Problem description: Return every line from the records below in which the word "filterUnits" is found.

-- Material supplied follows --

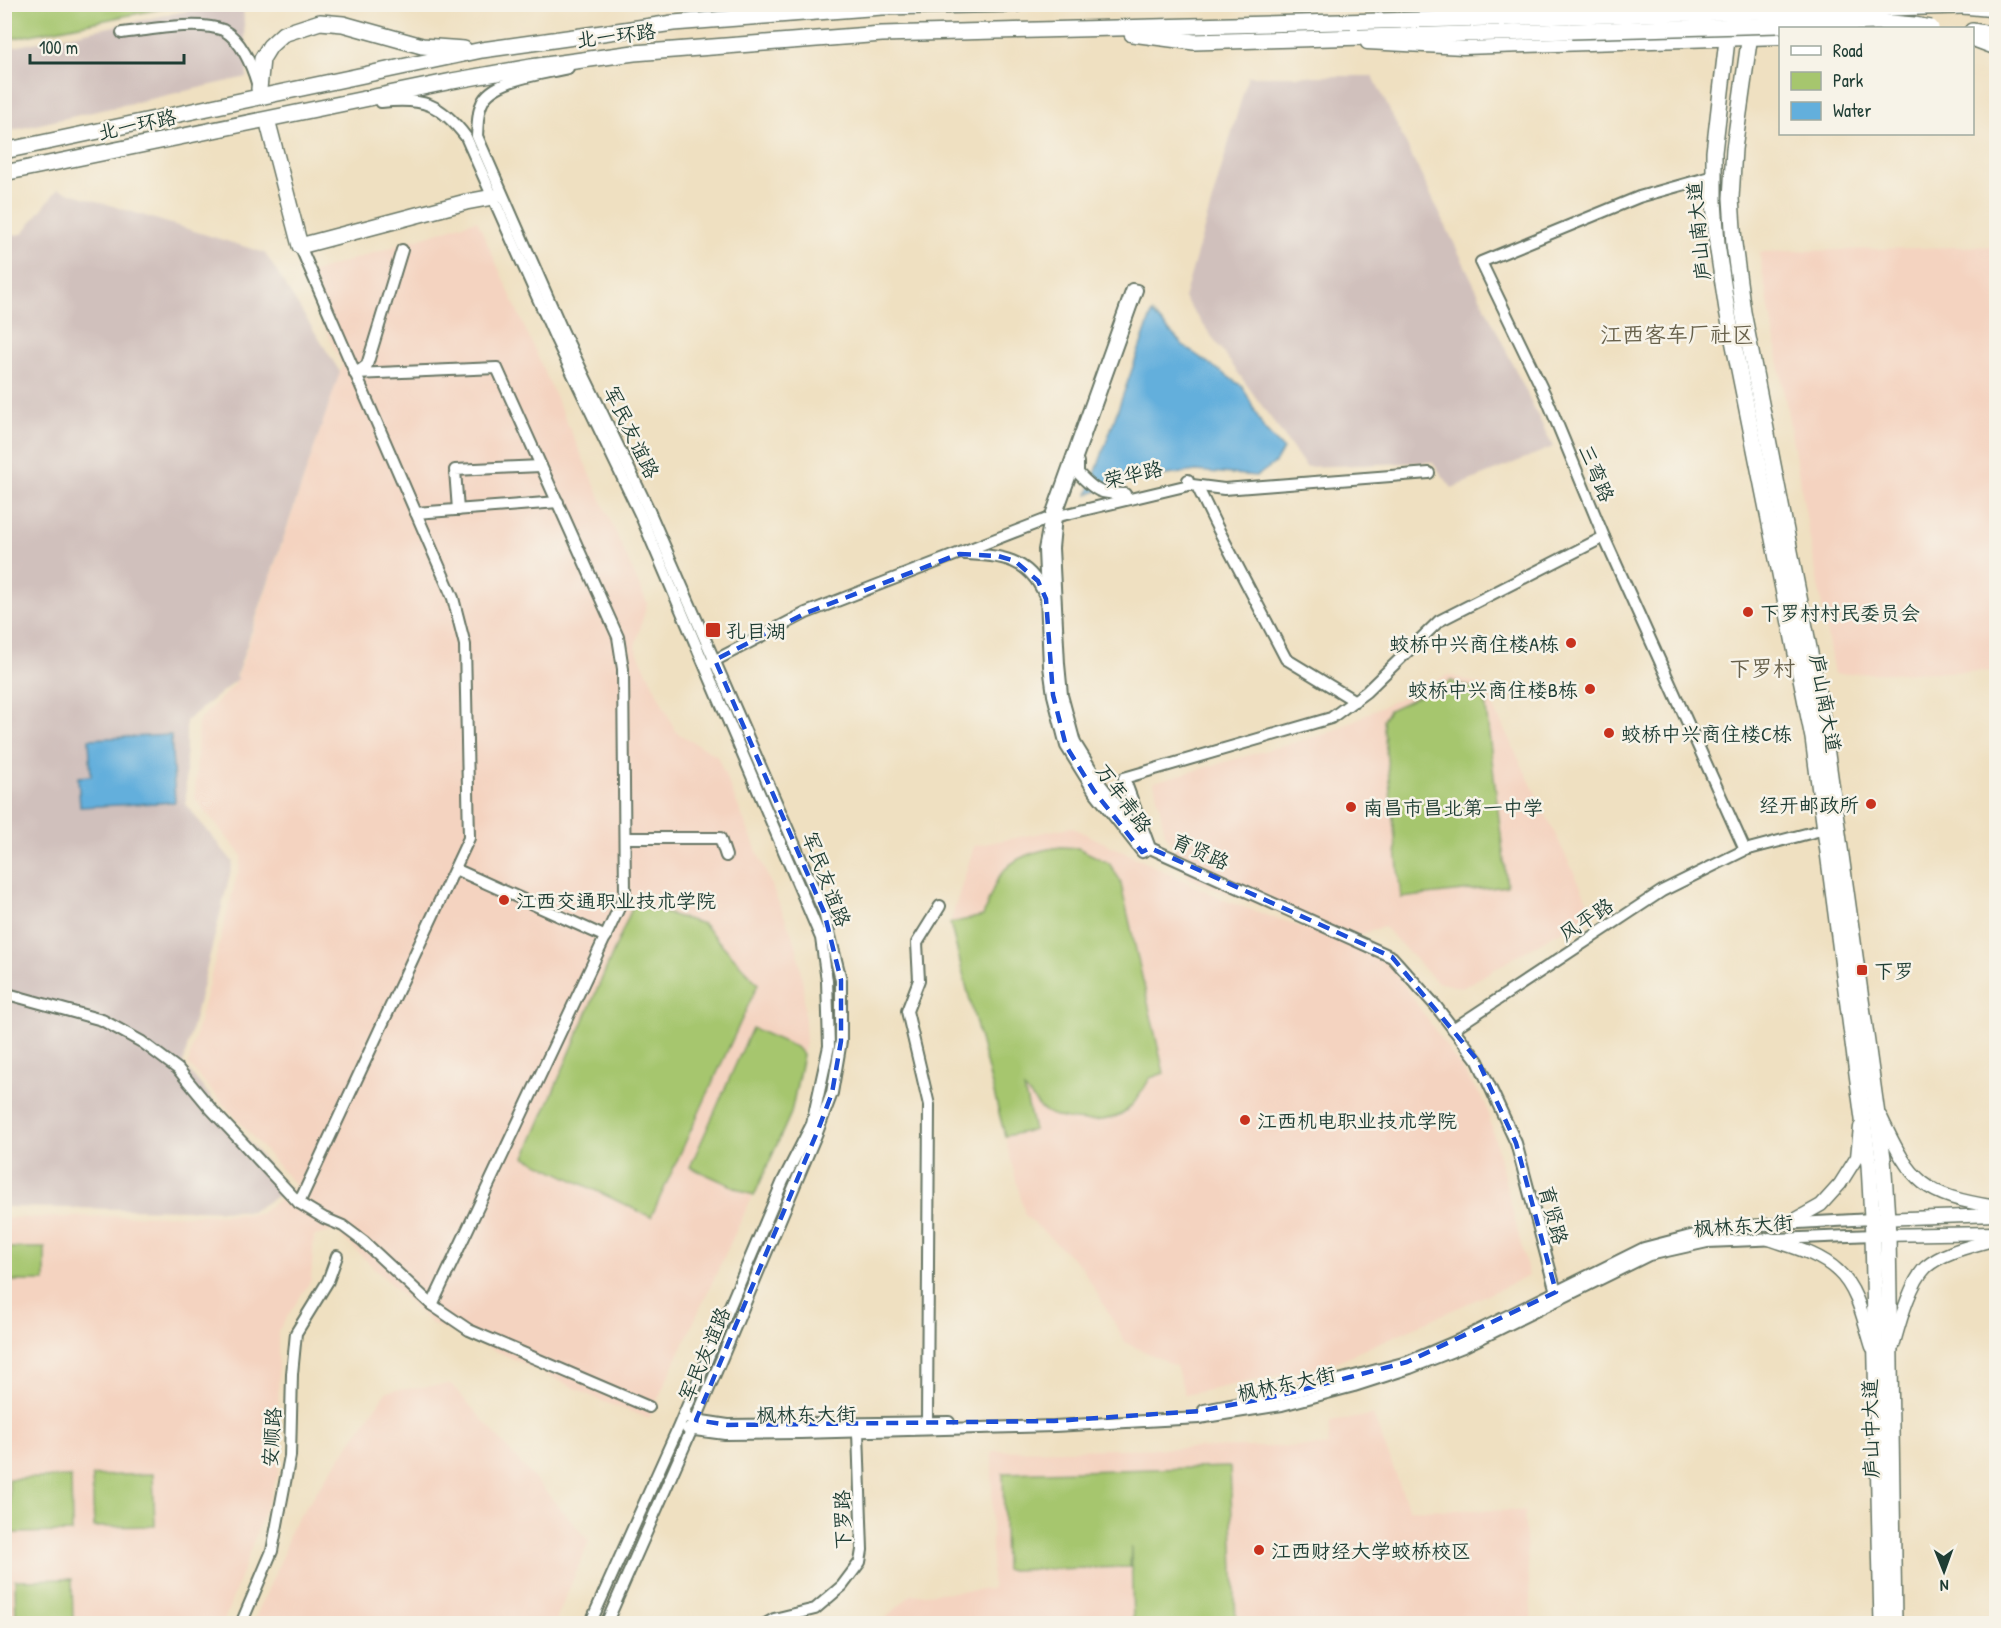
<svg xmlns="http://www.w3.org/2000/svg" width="2001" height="1628" font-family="'Patrick Hand','LXGW WenKai TC',sans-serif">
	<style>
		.built { fill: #f4d3c0 }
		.industrial { fill: #d0c0bc }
		.green { fill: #a6c66e; stroke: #628251; stroke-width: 1.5 }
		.water { fill: #63afdc; stroke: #417688; stroke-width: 1.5 }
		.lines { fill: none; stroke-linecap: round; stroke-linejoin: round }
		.highway-tunnel { stroke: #c5bfa5; stroke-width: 15; stroke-dasharray: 15 8; stroke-linecap: butt }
		.minor-casing { stroke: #687665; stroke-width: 14 }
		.major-casing { stroke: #687665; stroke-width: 15 }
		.highway-casing { stroke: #687665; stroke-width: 18 }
		.minor { stroke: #fff; stroke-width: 10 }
		.major { stroke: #fff; stroke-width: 12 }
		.highway { stroke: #fff; stroke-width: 15 }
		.highway-bridge-casing { stroke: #687665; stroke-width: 18; stroke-linecap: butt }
		.highway-bridge { stroke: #fff; stroke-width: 15 }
		.marked { fill: none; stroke: #1d4ed8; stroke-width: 4.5; stroke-dasharray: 12 8; stroke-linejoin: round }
		.poi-dot { fill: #c8321e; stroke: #f7f3e8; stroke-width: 2 }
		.labels { text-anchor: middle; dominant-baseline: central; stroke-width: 5; stroke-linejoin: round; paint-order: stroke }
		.street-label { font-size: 20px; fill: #1f3d34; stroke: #f7f3e8 }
		.poi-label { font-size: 20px; fill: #1f3d34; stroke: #f7f3e8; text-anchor: start }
		.quarter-label { font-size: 22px; fill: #68614b; stroke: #f7f3e8 }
	</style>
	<rect width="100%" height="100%" fill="#f7f3e8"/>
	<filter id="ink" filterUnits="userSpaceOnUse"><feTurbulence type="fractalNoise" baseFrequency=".0167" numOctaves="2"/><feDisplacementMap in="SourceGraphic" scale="12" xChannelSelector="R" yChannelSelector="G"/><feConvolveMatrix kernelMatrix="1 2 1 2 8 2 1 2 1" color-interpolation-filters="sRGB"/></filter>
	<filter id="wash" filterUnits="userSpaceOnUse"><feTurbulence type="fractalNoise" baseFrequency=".008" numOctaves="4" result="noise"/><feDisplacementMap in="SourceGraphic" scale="24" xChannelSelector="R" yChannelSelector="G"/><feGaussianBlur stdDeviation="1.35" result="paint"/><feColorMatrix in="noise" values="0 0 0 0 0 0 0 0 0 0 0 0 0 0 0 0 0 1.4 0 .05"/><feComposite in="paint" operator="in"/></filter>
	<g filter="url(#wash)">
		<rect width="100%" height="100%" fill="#efe0c1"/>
		<!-- built -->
		<g class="built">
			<path d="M477,220L647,603L635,647L676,732L717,756L796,944L803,984L806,1041L791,1113L649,1418L604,1402L501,1353L431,1323L336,1231L314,1236L311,1280L278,1331L279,1472L223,1624L5,1623L4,1218L260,1214L296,1186L188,1064L242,856L195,799L198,721L235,684L342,365L301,276Z"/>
			<path d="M1996,246V671L1834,674L1759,252Z"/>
			<path d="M1448,675L1483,685L1593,912L1462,988L1437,982L1383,926L1349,940L1189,878L1165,833L1154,782L1328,733Z"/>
			<path d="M1071,827L1229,902L1383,955L1486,1104L1529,1276L1329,1365L1185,1395L1176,1366L1126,1343L1081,1266L1025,1215L950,923L974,846Z"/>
			<path d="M451,1384L589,1541L555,1623H253L284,1553L291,1528L387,1391Z"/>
			<path d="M1373,1415L1409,1509L1524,1511L1532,1623L879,1624L911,1595L992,1589V1451L1328,1446L1330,1422Z"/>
		</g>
		<!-- industrial -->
		<g class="industrial">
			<path d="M215,5H243L247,77L5,132L4,49Z"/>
			<path d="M1248,76H1373L1553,447L1452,488L1432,462L1306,467L1184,298Z"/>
			<path d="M58,189L265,253L340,372L236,677L239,678L186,721V805L233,862L183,1064L289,1189L252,1211L5,1207V236L22,234Z"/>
		</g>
		<!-- green -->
		<g class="green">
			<path d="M5,4H180V5L5,40Z"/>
			<path d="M1451,681L1484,692L1507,886L1401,898L1383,720L1389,710Z"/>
			<path d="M1061,847L1078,848L1109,863L1120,880L1164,1073L1150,1078C1142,1092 1132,1110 1117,1116C1098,1124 1060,1122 1043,1110C1036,1105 1031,1095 1024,1089L1034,1130L1005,1136L950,923L983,916C988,903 992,888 999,877C1012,856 1039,850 1061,847Z"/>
			<path d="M634,904L703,924L758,984L651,1217L525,1157Z"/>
			<path d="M752,1028L796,1047L803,1055L791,1113L754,1196L690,1167Z"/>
			<rect x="5" y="1248" width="40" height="33"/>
			<path d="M1230,1467L1236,1623H1133L1131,1547L1130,1567L1005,1570L1003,1473Z"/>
			<path d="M153,1474L155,1526L94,1527L92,1476Z"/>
			<path d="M71,1477L72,1532L11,1533L9,1479Z"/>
			<path d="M72,1579L73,1623H16L15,1580Z"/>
		</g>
		<!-- water -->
		<g class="water">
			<path d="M1152,313L1185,347L1243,387L1264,429L1283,449L1275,463L1257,476L1196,471L1132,480L1088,494Z"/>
			<path d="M171,735L175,802L80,807L78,777L91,776L89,739Z"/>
		</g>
	</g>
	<g filter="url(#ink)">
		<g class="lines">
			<!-- highway-tunnel -->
			<path class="highway-tunnel" d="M259,89L269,127"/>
			<defs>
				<g id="minor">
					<path d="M122,33C148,30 199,20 223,30C241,39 252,66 257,83"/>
					<path d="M568,68C544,74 492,79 482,103C477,113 478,124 477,136L563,332L647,506L824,912L841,980V1041L832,1093L818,1130L691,1431L606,1624"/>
					<path d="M381,102C423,97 441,104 466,137L555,337L640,514L821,938L827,981L829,1046L812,1124L783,1181L678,1428L590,1624"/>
					<path d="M1714,176L1639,197L1481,262L1547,399L1604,537L1745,850L1825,829"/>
					<path d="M402,250L367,365L355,374L497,368L618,637L623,669L625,895L432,1305"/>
					<path d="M1132,289L1137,290L1056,516L1053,548L1059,664L1062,695L1075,743L1101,785L1150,848L1142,852L1094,791L1066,746L1053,695L1049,666L1044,550L1050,518Z"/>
					<path d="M1078,462V473C1096,492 1100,494 1125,494"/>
					<path d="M1192,485L1224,489L1429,473"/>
					<path d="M1197,486L1215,523L1286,659L1355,701"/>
					<path d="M458,510L455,470L541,466"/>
					<path d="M416,513L558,502"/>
					<path d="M965,554C1000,556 1028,557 1044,594"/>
					<path d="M710,663L806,613L1050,518L1189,485L1188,480"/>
					<path d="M625,838H720L726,856"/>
					<path d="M455,869L606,937"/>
					<path d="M4,993L102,1020L142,1042L178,1069L211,1109L299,1203L324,1218L343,1226L363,1241L432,1305L469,1330L649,1407"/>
					<path d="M1453,1029L1662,891L1745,850"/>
					<path d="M299,1203L469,838L465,645L453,598L300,246"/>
					<path d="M1556,1292L1516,1143L1478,1061L1435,1005L1392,957L1150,848L1124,778L1331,718L1366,692L1439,621L1604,537"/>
					<path d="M1204,1410L1282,1395L1407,1362L1459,1340L1644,1248L1698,1234L1744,1226L1872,1219"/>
					<path d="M689,1419L728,1425L949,1422"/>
					<path d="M927,1422L929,1105L907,1011L919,980L917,943L940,906"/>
					<path d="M687,1429L725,1434L800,1433L1054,1426L1199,1418L1282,1405L1354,1386L1410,1368L1463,1347L1649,1255L1707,1242L1873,1235"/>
					<path d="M241,1624L272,1551L290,1456L292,1374L296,1333L328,1281L337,1256"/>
					<path d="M765,1624L774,1619L815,1609L842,1586L860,1562L862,1550L858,1432"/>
				</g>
				<g id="major">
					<path d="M1367,43L1463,48L1780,38"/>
					<path d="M1881,1117C1912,1184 1923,1195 1996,1207"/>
					<path d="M1878,1219L1996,1215"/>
					<path d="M1789,1223L1821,1205L1840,1184L1857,1157L1860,1127"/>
					<path d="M1880,1235L1996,1233"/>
					<path d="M1769,1239C1792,1247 1819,1253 1838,1271C1858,1289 1864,1322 1872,1347"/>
					<path d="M1893,1346C1899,1325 1910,1282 1926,1267C1945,1251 1973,1246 1996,1239"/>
				</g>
				<g id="highway">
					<path d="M1963,6L1996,9"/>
					<path d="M1753,13L1734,149L1731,198L1734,244L1743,312L1820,704L1883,1158L1888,1234L1894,1624"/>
					<path d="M1733,15L1727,40L1714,152V201L1717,244L1727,310L1813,738L1869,1165L1873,1235L1882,1624"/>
					<path d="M1972,31L1996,35"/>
					<path d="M1132,34L1194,42L1571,31"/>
					<path d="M1972,38L1996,47"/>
					<path d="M259,89L262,59L270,46L283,34L320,22L343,24L422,46L464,49"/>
					<path d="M269,127L300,246L466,202L493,197"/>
					<path d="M4,151L482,50L673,23L882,7L1017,4"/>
					<path d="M4,173L452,81L531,67L634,53L882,34L1571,16"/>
				</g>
			</defs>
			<!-- minor casing -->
			<use href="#minor" class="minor-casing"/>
			<!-- major casing -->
			<use href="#major" class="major-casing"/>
			<!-- highway casing -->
			<use href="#highway" class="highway-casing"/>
			<!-- minor -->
			<use href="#minor" class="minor"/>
			<!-- major -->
			<use href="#major" class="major"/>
			<!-- highway -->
			<use href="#highway" class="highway"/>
			<defs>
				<g id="highway-bridge">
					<path d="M1571,16L1963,6"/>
					<path d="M1571,31L1879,22L1914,25L1931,28"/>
				</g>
			</defs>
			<!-- highway-bridge casing -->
			<use href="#highway-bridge" class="highway-bridge-casing"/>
			<!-- highway-bridge -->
			<use href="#highway-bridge" class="highway-bridge"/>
		</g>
	</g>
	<!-- marked area -->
	<path class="marked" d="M959,554L998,556L1015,561L1038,581L1046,599L1053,695L1066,746L1094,791L1142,852L1150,848L1392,957L1478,1061L1516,1143L1556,1292L1407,1362L1282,1395L1200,1411L1054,1421L728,1425L696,1420L818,1130L832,1093L841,1041V980L824,912L715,660L806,613Z"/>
	<!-- markers -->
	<g class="poi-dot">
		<circle cx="1748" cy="612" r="6"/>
		<rect x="705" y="622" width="16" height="16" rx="3"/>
		<circle cx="1571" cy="643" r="6"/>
		<circle cx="1590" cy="689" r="6"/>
		<circle cx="1609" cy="733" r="6"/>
		<circle cx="1871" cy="804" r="6"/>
		<circle cx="1351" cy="807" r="6"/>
		<circle cx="504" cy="900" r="6"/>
		<rect x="1856" y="964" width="12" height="12" rx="3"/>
		<circle cx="1245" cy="1120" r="6"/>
		<circle cx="1259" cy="1550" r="6"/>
	</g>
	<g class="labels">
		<!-- street labels -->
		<g class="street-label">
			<text transform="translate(616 35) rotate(-7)">北一环路</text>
			<text transform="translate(137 124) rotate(-12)">北一环路</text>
			<text transform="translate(1698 231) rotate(-95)">庐山南大道</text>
			<text transform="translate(632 432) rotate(64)">军民友谊路</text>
			<text transform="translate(1597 473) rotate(67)">三弯路</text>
			<text transform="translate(1133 474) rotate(-13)">荣华路</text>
			<text transform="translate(1826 703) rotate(80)">庐山南大道</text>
			<text transform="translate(1124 798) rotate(54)">万年青路</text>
			<text transform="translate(1201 851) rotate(24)">育贤路</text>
			<text transform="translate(827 879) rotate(69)">军民友谊路</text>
			<text transform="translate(1586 919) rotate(-34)">风平路</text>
			<text transform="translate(1554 1215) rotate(75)">育贤路</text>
			<text transform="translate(1743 1225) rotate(-4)">枫林东大街</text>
			<text transform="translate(704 1354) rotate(-67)">军民友谊路</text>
			<text transform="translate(1286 1383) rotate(-12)">枫林东大街</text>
			<text transform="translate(806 1414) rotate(-1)">枫林东大街</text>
			<text transform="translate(1870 1429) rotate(-91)">庐山中大道</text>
			<text transform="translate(271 1437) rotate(-86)">安顺路</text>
			<text transform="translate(842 1520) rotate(-91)">下罗路</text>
		</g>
		<!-- poi labels -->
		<g class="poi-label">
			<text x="1760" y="612">下罗村村民委员会</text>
			<text x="726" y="630">孔目湖</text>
			<text x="1559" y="643" text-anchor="end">蛟桥中兴商住楼A栋</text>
			<text x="1578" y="689" text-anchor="end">蛟桥中兴商住楼B栋</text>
			<text x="1621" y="733">蛟桥中兴商住楼C栋</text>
			<text x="1859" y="804" text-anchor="end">经开邮政所</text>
			<text x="1363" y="807">南昌市昌北第一中学</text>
			<text x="516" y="900">江西交通职业技术学院</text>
			<text x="1874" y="970">下罗</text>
			<text x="1257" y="1120">江西机电职业技术学院</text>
			<text x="1271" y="1550">江西财经大学蛟桥校区</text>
		</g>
		<!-- quarter labels -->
		<g class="quarter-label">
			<text x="1677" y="334">江西客车厂社区</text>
			<text x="1762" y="668">下罗村</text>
		</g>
	</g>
	<!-- margin -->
	<rect width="2001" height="1628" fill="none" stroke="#f7f3e8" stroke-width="24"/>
	<!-- legend -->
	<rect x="1779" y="27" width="195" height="108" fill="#f7f3e8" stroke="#a1aaa0" stroke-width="1.5"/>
	<rect x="1791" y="46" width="30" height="9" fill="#ffffff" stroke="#a1aaa0" stroke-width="1.5"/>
	<text x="1833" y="57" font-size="18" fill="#1f3d34">Road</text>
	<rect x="1791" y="72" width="30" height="18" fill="#a6c66e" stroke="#a1aaa0" stroke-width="1.5"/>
	<text x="1833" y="87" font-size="18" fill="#1f3d34">Park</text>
	<rect x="1791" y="102" width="30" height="18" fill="#63afdc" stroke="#a1aaa0" stroke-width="1.5"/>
	<text x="1833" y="117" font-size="18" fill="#1f3d34">Water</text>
	<!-- north arrow -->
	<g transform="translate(1944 1571) rotate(179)" stroke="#f7f3e8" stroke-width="4.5" paint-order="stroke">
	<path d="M0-4.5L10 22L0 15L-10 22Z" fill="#1f3d34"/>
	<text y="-9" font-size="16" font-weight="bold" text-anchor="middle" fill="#1f3d34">N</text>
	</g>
	<!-- scale -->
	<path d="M30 54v9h154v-9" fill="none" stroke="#1f3d34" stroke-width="3"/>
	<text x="39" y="54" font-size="18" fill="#1f3d34" stroke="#f7f3e8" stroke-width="4.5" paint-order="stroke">100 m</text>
</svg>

-- Material supplied concluded --

Exercise result:
	<filter id="ink" filterUnits="userSpaceOnUse"><feTurbulence type="fractalNoise" baseFrequency=".0167" numOctaves="2"/><feDisplacementMap in="SourceGraphic" scale="12" xChannelSelector="R" yChannelSelector="G"/><feConvolveMatrix kernelMatrix="1 2 1 2 8 2 1 2 1" color-interpolation-filters="sRGB"/></filter>
	<filter id="wash" filterUnits="userSpaceOnUse"><feTurbulence type="fractalNoise" baseFrequency=".008" numOctaves="4" result="noise"/><feDisplacementMap in="SourceGraphic" scale="24" xChannelSelector="R" yChannelSelector="G"/><feGaussianBlur stdDeviation="1.35" result="paint"/><feColorMatrix in="noise" values="0 0 0 0 0 0 0 0 0 0 0 0 0 0 0 0 0 1.4 0 .05"/><feComposite in="paint" operator="in"/></filter>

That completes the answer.